+ de 4000 développeurs économiques ont participé aux rencontres annuelles de l’économie territoriale !
Jérôme Cordellier, président du Réseau National de l’Economie Territorial répond à nos questions :
Depuis 20 ans, des développeurs territoriaux se mobilisent pour organiser une rencontre annuelle. Quelle est l’ambition de ce réseau ?
Initié par des responsables de développement économique issus de collectivités locales de la France entière, ce réseau a su donner envie de venir partager, échanger sur ses pratiques, ses outils, ses actions sur 18 années consécutives. Son ambition est de rassembler le plus grand nombre de professionnels du développement territorial et de leur offrir une perspective de professionnalisation. Le Réseau National de l’Economie Territorial devient un lieu permanent de partage des pratiques professionnelles et de solutions.
Les métiers du développement économique sont en perpétuelle évolution. Quelles sont pour vous les compétences que doivent développer ces professionnels pour devenir des accompagnateurs du changement dans les territoires ?
A ses débuts, le développeur était multitâche, un peu bricoleur et touche à tout. Il s’est parfois un peu cherché, un peu isolé au milieu d’une administration pas toujours tendre à son égard. Il comprenait l’entreprise mais était incompris de ses collègues… C’est toujours un peu le cas. C’est notamment l’une des raisons de l’existence du RNET d’ailleurs !
Quelques éléments paraissent essentiels pour consolider ses aptitudes.
- La méthode : la conduite de projet est sa force principale.
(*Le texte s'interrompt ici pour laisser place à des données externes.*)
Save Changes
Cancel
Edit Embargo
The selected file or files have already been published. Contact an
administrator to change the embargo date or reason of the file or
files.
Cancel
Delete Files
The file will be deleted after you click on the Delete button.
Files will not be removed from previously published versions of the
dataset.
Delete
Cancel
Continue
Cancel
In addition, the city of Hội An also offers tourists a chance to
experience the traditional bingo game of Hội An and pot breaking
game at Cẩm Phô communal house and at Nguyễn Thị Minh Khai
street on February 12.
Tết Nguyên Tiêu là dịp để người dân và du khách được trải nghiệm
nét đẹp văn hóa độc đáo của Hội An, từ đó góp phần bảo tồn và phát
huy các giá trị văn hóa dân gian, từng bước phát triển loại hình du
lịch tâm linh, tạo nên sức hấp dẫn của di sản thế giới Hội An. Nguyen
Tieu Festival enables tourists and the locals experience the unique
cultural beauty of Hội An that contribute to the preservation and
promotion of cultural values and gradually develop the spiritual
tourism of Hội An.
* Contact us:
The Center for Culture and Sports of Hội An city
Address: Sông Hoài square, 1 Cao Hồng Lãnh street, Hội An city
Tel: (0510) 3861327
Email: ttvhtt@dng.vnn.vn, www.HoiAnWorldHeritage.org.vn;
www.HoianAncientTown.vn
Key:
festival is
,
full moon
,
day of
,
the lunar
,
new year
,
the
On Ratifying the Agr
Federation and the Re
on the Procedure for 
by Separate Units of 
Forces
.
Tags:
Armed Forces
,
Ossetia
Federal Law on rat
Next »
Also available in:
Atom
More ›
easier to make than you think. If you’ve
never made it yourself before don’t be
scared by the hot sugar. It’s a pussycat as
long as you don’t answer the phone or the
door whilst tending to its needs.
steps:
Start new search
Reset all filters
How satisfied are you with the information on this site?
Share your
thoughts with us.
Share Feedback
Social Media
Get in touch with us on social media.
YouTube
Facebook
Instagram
- Le relationnel : sa capacité à identifier et animer une chaîne d’acteur est importante.
- L’appréhension : la notion de résultat de manière pragmatique.
Ce n’est pas un enjeu que pour lui, mais aussi et surtout pour le territoire. De fait, il a besoin d’élaborer
des usages clairs, des outils donnant lieu à des capacités d’évaluations des actions conduites. Il doit répondre à l’exigence du contrôle des dépenses publiques.
A l’image de l’ARADEL en Rhône Alpes, réseau qui compte pas moins de 700 adhérents, le développeur doit savoir s’appuyer sur les expériences, être à l’écoute, se former, chercher des solutions et des partenaires.
Il sera peut être de plus en plus spécialiste. Les sujets sont nombreux et prennent chacun de l’importance. Nous nous orientons vers une plus grande transversalité des actions. De fait, les domaines d’investigations du développement local sont variés, économie, social, tourisme, environnement, aménagement, etc. Les échelles territoriales d’intervention sont également extensibles.
Les équipes se développent, les missions s’étoffent et les besoins augmentent en lien avec la multiplication et la complexité des dispositifs d’accompagnement. Le développeur confirmera son rôle d’ensemblier.